Doing that has the additional benefit that you'll see whether this is
actually possible for the workload you have at hand.  For example, if
you allow recursive readers, you'll see that this is not possible unless
you track whether a reader has acquired a specific rdlock as a reader
already, or the user provides this information to you.  You can see that
by the fact that your fairness dependency would introduce a deadlock
when combined with the other dependencies.

> Therefore, if it can be avoided, I prefer to avoid it.
> I'm using throttling already as a workaround in the following situations:
> * I have a laptop that, when it has high load for 5 minutes, reboots.
>   (The Linux OS notices that the temperature goes too high and prefers to
>   shutdown, than to damage the hardware.)
>   Workaround: Constantly monitor the load, stop processes.
> * When I 'rm -rf' more than ca. 500 GB at once on a disk of my NAS, it
>   just reboots. It's Linux with ext2fs and some ftruncate() bug.
>   Workaround: Delete directories in chunks of max. 100 GB at once.
> * When I create and use databases (Apache Derby or DB2) on a particular SSD
>   disk, the machine reboots. The SSD is buggy hardware - proved by the fact
>   that it works on a different SSD in the same machine.

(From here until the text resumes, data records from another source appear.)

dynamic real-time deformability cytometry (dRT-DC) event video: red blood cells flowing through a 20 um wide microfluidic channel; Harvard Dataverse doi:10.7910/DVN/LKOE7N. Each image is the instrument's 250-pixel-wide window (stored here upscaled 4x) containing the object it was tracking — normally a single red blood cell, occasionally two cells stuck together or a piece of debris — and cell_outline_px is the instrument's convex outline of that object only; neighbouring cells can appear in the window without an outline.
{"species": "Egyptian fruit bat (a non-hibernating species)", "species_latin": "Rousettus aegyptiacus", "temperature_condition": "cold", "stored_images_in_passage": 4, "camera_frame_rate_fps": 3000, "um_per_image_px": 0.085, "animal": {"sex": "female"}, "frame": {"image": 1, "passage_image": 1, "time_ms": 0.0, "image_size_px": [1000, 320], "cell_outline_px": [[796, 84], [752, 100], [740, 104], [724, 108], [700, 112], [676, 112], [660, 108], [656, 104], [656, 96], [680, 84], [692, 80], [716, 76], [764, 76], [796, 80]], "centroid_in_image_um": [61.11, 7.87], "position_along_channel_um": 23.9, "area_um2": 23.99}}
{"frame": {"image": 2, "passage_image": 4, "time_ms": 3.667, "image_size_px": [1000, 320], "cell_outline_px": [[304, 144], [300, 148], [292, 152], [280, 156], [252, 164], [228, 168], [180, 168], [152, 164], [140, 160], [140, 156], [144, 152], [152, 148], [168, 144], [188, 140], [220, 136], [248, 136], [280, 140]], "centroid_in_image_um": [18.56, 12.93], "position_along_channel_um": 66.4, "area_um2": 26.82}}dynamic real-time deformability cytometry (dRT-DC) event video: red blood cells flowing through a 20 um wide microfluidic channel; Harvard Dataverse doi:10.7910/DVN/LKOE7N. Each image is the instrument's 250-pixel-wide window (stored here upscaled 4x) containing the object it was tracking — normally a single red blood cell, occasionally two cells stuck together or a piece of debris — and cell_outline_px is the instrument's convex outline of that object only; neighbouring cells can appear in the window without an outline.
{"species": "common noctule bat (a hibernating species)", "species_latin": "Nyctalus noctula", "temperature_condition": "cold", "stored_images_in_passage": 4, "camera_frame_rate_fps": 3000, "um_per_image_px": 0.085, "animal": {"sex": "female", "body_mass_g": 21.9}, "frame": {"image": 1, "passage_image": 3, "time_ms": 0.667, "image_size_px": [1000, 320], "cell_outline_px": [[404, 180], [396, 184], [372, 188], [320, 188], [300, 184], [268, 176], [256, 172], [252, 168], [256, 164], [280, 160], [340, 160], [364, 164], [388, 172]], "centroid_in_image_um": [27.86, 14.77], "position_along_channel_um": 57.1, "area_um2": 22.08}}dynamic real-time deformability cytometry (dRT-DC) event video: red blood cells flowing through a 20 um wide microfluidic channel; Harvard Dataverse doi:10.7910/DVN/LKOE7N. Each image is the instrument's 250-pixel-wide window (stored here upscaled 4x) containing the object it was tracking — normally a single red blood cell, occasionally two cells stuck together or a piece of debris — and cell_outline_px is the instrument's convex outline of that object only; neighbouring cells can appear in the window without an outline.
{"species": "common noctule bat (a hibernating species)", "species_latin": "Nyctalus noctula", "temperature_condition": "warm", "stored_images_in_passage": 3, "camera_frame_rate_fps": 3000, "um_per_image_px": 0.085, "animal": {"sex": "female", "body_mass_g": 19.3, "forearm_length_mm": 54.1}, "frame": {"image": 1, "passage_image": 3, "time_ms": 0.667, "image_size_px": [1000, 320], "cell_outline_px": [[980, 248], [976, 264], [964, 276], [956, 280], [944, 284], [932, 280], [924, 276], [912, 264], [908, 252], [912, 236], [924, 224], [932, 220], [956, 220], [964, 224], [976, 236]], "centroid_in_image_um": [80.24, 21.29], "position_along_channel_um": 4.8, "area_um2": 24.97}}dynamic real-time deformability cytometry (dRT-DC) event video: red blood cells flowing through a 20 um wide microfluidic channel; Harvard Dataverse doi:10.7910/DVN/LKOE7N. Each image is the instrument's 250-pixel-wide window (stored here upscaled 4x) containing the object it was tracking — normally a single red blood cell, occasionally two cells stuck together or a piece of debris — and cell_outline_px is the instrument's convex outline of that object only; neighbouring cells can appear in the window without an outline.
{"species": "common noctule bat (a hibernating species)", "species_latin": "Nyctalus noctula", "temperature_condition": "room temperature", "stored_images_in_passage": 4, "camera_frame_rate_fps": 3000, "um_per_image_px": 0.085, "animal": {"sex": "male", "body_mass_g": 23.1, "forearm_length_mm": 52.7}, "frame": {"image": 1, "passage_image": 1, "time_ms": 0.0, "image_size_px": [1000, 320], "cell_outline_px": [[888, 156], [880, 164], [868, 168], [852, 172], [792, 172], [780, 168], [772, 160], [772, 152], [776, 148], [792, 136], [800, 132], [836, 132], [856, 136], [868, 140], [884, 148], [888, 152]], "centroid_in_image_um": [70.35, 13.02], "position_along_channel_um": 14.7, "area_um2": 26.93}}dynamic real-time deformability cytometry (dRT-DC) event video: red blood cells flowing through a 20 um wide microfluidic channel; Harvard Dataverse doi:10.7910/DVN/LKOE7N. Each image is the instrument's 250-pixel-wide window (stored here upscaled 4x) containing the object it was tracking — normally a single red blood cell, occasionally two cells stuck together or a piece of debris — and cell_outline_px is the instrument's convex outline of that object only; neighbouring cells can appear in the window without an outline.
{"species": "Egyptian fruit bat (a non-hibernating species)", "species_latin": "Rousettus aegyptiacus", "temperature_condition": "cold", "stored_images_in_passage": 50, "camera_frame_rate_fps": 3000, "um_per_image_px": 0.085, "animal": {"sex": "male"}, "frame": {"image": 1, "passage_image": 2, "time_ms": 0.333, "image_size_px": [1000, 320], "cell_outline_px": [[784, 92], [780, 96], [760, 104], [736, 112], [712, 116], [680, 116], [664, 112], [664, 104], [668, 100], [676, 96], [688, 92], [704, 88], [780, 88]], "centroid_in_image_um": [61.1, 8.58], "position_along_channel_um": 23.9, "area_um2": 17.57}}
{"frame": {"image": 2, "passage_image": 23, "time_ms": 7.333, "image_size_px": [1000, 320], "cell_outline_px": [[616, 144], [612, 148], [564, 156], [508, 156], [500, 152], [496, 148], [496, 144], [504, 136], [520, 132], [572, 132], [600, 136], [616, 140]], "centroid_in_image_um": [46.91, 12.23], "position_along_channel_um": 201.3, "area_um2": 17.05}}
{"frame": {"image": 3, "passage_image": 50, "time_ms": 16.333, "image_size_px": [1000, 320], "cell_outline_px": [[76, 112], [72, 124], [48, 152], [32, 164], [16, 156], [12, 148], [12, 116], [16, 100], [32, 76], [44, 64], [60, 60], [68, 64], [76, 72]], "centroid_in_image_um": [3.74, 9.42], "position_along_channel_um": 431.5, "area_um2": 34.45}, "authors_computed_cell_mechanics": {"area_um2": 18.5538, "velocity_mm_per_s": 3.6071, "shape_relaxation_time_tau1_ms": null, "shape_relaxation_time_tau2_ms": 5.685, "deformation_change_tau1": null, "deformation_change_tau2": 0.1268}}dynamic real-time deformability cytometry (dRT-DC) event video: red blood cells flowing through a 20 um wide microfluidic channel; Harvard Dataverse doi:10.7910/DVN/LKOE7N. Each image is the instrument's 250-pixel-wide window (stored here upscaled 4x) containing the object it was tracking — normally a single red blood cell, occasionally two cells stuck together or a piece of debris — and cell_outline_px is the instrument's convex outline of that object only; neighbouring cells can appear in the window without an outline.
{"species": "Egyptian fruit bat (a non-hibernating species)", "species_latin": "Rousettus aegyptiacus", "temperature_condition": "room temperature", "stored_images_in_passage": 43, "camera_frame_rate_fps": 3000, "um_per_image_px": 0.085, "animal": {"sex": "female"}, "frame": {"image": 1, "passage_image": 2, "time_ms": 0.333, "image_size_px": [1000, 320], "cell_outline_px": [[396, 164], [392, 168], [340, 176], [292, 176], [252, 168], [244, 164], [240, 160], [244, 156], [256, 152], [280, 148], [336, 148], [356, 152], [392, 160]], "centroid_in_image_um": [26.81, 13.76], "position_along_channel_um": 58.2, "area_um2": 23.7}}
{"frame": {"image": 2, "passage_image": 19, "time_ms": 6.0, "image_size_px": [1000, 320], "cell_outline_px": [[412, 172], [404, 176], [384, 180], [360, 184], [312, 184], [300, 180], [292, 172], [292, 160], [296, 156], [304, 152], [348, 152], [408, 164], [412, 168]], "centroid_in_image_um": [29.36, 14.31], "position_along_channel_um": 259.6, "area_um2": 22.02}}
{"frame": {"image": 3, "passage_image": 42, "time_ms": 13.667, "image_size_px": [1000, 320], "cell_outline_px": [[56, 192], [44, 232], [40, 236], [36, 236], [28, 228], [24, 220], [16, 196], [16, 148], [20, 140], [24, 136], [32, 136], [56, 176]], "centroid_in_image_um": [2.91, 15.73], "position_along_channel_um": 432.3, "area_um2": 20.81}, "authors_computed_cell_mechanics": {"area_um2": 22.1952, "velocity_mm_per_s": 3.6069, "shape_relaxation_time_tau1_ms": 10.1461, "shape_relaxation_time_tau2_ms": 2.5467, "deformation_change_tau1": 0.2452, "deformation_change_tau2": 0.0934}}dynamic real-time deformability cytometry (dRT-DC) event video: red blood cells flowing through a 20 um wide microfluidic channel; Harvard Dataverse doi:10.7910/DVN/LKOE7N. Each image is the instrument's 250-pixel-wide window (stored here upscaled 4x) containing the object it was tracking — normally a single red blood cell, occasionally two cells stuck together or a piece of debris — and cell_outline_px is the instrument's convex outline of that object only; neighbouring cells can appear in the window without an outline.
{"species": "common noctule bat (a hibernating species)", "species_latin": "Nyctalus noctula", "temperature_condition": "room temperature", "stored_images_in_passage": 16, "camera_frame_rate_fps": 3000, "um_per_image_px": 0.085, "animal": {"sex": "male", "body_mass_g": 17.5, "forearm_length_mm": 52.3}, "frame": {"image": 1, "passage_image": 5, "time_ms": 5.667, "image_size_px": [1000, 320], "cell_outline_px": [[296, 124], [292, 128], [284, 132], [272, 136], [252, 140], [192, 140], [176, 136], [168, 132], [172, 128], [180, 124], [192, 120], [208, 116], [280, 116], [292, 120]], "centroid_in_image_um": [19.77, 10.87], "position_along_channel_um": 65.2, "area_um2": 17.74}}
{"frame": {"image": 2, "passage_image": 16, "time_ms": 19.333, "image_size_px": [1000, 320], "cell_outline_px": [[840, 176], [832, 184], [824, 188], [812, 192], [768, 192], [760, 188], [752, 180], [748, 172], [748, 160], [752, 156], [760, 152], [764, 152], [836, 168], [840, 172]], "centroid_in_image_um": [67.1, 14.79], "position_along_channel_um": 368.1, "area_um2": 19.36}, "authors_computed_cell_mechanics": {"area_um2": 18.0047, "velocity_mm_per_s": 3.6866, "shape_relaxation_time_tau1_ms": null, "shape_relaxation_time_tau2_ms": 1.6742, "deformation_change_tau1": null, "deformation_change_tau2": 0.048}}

>   Workaround: Throttling is impossible here - I don't control the program that
>   creates the databases.
> * When I move a 3 GB file from an internal disk (on Mac OS X 10.5) to an SMB
>   file system, the machine becomes unusable for ca. 15 minutes, because of
>   the memory management algorithm in the OS.
>   Workaround: Stop the 'mv' command after 1 GB and restart it soon afterwards.
> * When I download files for more than 2 minutes, it saturates my DSL 
> connection
>   bandwidth, and some programs lose their internet connection because they
>   cannot access DNS any more.
>   Workaround: Use wget with the --limit option.
> You see, throttling becomes necessary when engineers have either not
> constructed robust solutions or not tested it for some supposedly "extreme"
> parameters.

I hope this isn't meant to be a serious argument.  Maybe it's caused
because you got confused by me using the term throttling.